Au sommaire de cet article...
- I. Les écueils de la dématérialisation
- a. Authenticité et sécurité numériques des testaments
- b. Conservation des données à long terme
- c. Confidentialité et protection des données personnelles
- d. Les limites des preuves numériques en cas de litige
- II. Les preuves d’authenticité limitées en cas de litige
- a. Facilité de modification
- b. Examen du support limité
- c. Examen minutieux des graphismes limité
- d. Examens physiques des encres et du support en vue de recherches de falsifications empêchées
- e. Identification d’éventuels anachronismes
I. Les écueils de la dématérialisation
La dématérialisation des testaments n’est pas sans risque. Plusieurs problématiques doivent attirer l’attention.

**Liste des données:**
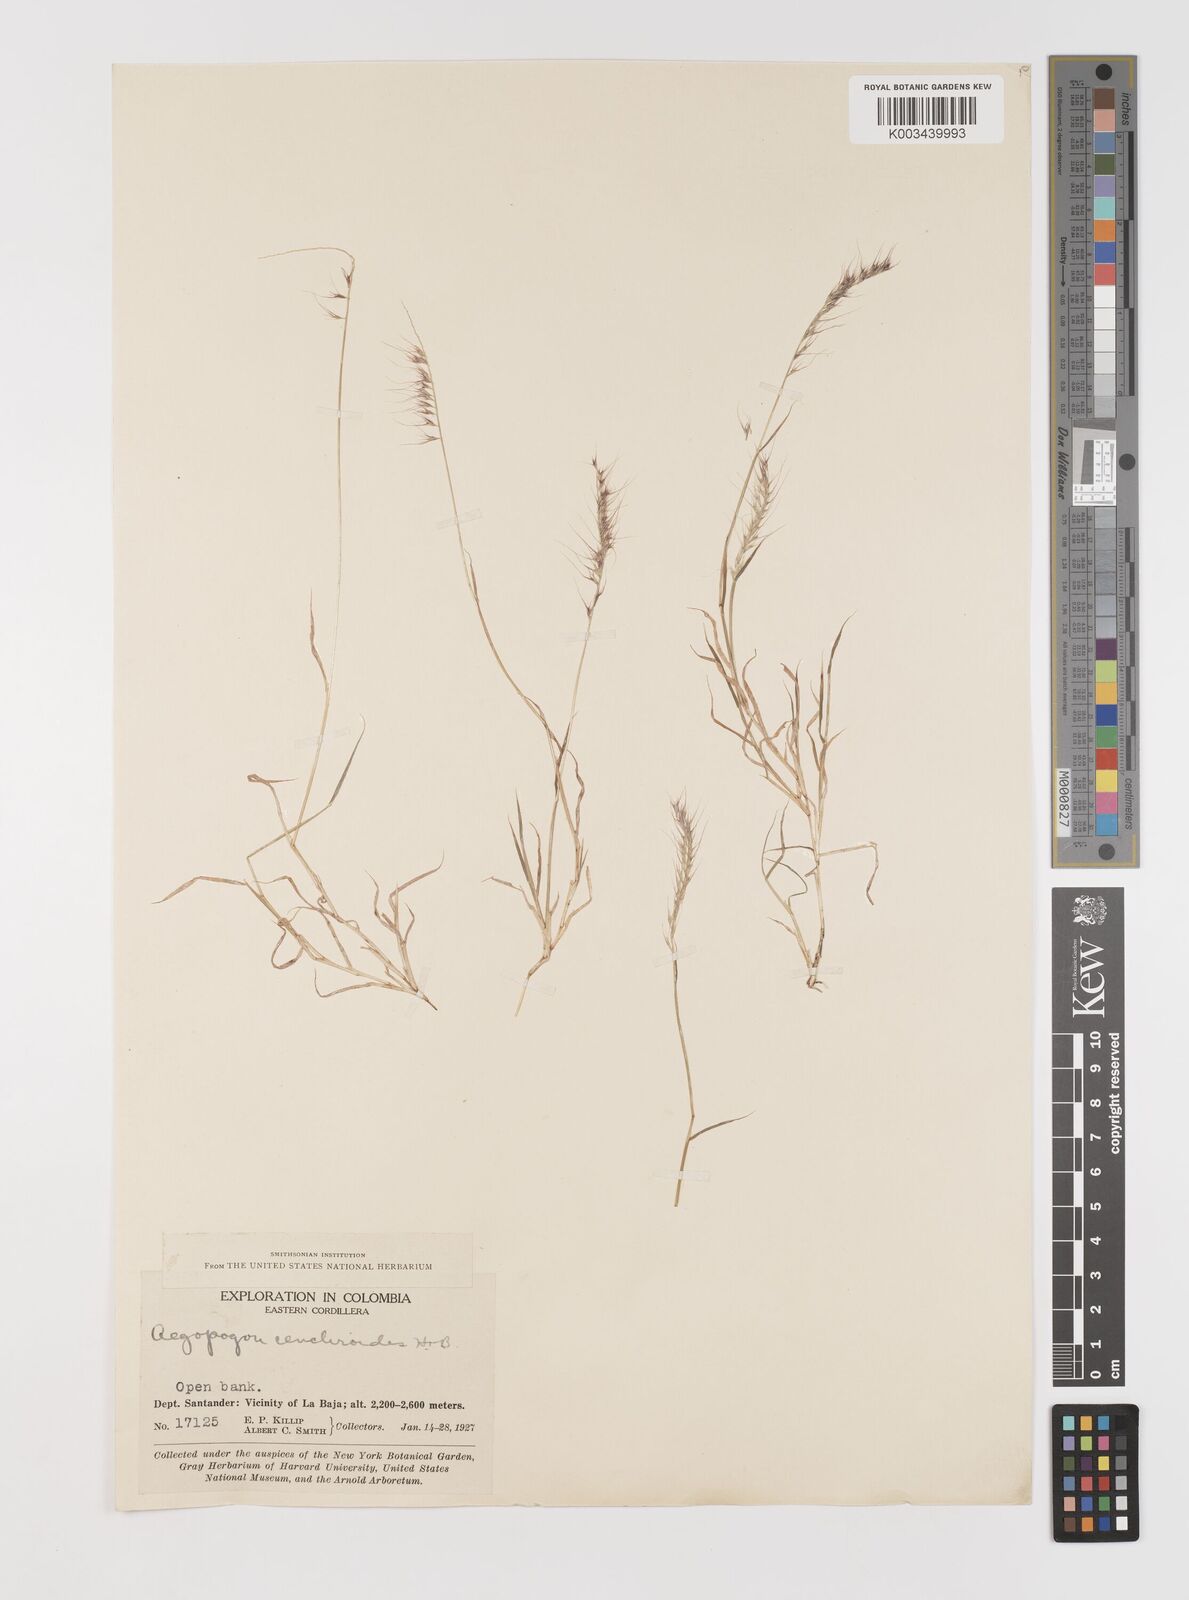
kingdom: Plantae
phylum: Tracheophyta
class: Liliopsida
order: Poales
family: Poaceae
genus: Muhlenbergia
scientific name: Muhlenbergia cenchroides
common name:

**Tâches à faire:**
A – Relevez tous les titres des sous-parties placées sous la partie I dans l'extrait sur la dématérialisation des testaments.
B – Réécrivez le passage de l'extrait sur la dématérialisation des testaments qui commence par les mots « - I. Les écueils » et se termine par « doivent attirer l’attention. », en mettant « conflit » à la place de « litige ».
Les lignes ne jouent aucun rôle ici.

**Réponses par tâche:**
A –
- Authenticité et sécurité numériques des testaments
- Conservation des données à long terme
- Confidentialité et protection des données personnelles
- Les limites des preuves numériques en cas de litige

B –
- I. Les écueils de la dématérialisation
- a. Authenticité et sécurité numériques des testaments
- b. Conservation des données à long terme
- c. Confidentialité et protection des données personnelles
- d. Les limites des preuves numériques en cas de conflit
- II. Les preuves d’authenticité limitées en cas de conflit
- a. Facilité de modification
- b. Examen du support limité
- c. Examen minutieux des graphismes limité
- d. Examens physiques des encres et du support en vue de recherches de falsifications empêchées
- e. Identification d’éventuels anachronismes
I. Les écueils de la dématérialisation
La dématérialisation des testaments n’est pas sans risque. Plusieurs problématiques doivent attirer l’attention.